* **EXERCISE DETAILS**: Copy out all lines of the material below in which "none" occurs.

☆ ☆ ☆ ☆ ☆ ☆ ☆

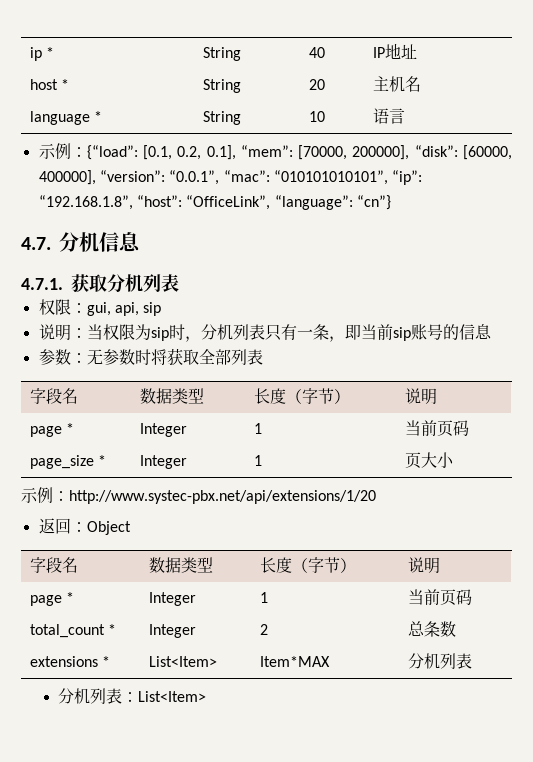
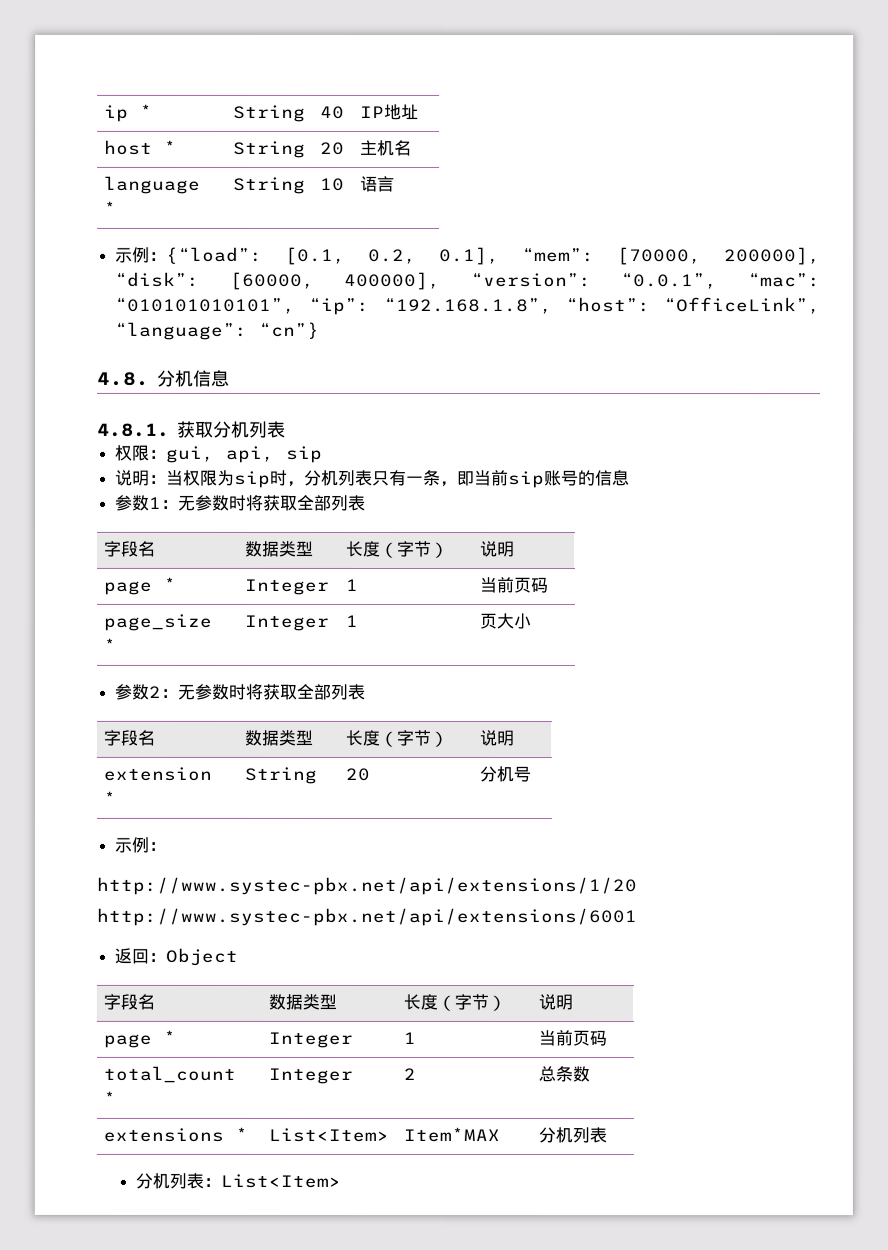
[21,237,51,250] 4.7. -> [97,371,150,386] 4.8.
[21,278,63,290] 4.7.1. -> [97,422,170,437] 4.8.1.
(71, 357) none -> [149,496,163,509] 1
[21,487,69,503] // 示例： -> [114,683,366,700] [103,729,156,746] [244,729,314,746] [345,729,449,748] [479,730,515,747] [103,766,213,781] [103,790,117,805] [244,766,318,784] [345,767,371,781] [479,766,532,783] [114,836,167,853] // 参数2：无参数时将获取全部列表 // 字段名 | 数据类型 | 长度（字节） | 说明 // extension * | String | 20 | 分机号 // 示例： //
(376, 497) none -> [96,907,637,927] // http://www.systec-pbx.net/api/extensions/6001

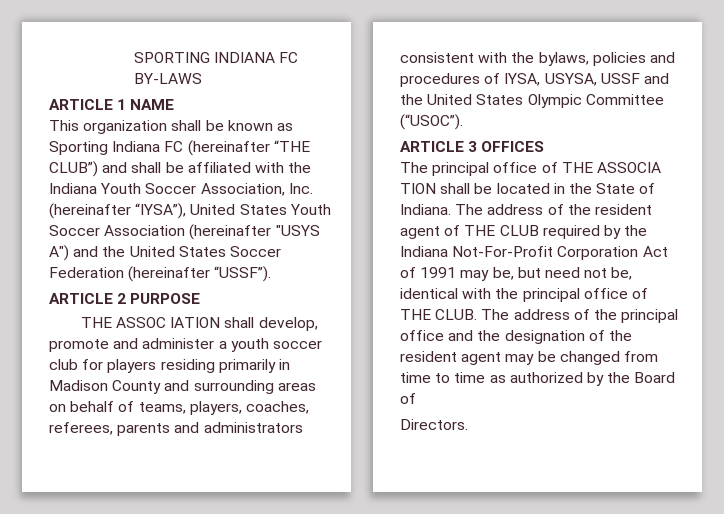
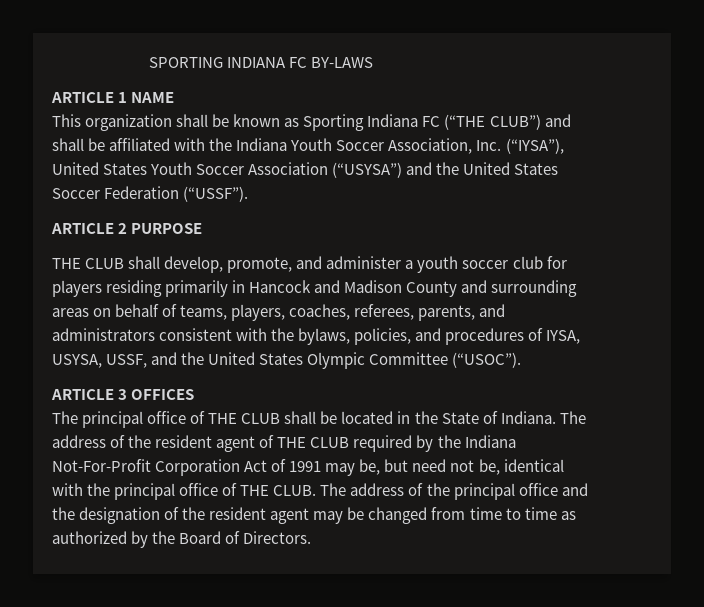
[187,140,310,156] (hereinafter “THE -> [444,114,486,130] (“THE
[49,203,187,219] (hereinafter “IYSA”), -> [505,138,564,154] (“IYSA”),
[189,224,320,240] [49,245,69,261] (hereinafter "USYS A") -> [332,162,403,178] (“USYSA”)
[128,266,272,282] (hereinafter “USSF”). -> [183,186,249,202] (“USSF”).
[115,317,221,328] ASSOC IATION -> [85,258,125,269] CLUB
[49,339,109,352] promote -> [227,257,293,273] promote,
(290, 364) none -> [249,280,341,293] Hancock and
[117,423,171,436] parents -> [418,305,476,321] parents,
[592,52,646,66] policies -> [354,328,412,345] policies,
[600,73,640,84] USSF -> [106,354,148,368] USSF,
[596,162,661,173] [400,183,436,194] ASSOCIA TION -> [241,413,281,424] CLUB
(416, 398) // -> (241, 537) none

☆ ☆ ☆ ☆ ☆ ☆ ☆

* **COMPLETED TASK**:
(71, 357) none -> [149,496,163,509] 1
(376, 497) none -> [96,907,637,927] // http://www.systec-pbx.net/api/extensions/6001
(290, 364) none -> [249,280,341,293] Hancock and
(416, 398) // -> (241, 537) none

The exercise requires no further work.